Lakewood Ranch land planner Bob Simons is single-handedly keeping East Manatee County’s bee population buzzing.
The air in Lakewood Ranch is thick with afternoon rain and stifling heat. Creatures everywhere are running for shelter. In The Lake Club, a luxury development east of Lorraine Road, residents are coming home from work, their wipers on high and their lights on low, steam rising up from the concrete. It’s 5:30 and everyone wants to be inside and dry, even the bees.
Bob Simons waits for a break between showers, steps out of his truck and into his bee garb. The ensemble is a cross between Hazmat suit and auto mechanic’s uniform: Dickies coveralls, white hood, requisite bee veil and goatskin gloves that don’t protect against stingers when they’re wet. He moves toward a four-foot-high bee box, a nondescript white dresser obscured by faux Tuscan scenery and a few rows of novelty grapevines.
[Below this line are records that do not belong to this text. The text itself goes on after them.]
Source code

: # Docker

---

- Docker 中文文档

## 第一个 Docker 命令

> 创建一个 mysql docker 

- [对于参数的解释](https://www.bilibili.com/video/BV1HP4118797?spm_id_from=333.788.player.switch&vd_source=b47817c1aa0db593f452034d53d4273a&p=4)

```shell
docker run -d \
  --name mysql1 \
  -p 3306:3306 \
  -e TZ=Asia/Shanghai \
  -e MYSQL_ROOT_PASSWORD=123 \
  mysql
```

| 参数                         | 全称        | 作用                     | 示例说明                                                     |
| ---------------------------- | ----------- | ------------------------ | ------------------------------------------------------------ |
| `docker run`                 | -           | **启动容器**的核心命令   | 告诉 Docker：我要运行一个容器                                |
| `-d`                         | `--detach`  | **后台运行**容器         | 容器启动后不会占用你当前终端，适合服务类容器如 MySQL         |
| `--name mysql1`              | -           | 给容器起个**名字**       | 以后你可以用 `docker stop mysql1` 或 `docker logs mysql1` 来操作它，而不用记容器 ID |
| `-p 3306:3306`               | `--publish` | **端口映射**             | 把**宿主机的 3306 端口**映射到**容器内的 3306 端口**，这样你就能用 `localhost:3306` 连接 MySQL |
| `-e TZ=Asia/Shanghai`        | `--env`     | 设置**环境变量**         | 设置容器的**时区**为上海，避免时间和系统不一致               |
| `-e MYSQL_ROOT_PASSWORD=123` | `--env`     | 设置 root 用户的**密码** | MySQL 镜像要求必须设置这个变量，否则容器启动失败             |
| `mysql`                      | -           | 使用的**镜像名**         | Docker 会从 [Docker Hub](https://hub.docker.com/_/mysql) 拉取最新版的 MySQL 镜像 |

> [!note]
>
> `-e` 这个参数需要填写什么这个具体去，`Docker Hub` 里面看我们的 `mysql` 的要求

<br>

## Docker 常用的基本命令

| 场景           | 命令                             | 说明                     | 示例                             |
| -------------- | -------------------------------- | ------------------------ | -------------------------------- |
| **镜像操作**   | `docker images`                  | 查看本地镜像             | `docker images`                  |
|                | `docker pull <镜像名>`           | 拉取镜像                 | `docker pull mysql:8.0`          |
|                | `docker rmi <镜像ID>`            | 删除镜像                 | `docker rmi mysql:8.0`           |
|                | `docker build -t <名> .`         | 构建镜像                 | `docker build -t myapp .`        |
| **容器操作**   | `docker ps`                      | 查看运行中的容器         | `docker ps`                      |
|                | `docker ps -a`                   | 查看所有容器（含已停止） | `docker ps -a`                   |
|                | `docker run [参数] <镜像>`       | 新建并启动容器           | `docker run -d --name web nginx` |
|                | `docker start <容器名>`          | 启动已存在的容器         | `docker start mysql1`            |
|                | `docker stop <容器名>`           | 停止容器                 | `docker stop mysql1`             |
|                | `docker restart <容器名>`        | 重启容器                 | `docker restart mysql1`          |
He lifts the lid. The bees come in drips and drabs.
“The girls aren’t too pissed,” he mutters through his veil. “I’m surprised. They don’t like rain or low-pressure weather.”
Like a dairy farmer talking about his cows, Simons refers to the bees as his girls, which is largely accurate. For every one male drone in the hive, there are 100 worker bees –– all of them female and none of them pleased about having their roof ripped off in the rain.
With the ease of an office worker pulling a manila folder out of a filing cabinet, Simons slides a hive frame out of the box and holds it out in front of him. The frame is dense with capped honeycomb in perfect hexagonal cells that took thousands of bees thousands of hours and thousands of flights to and from nearby wildflowers to collectively build. “Hold this,” he says, brushing off a few hangers-on. “You wont believe how heavy it is.”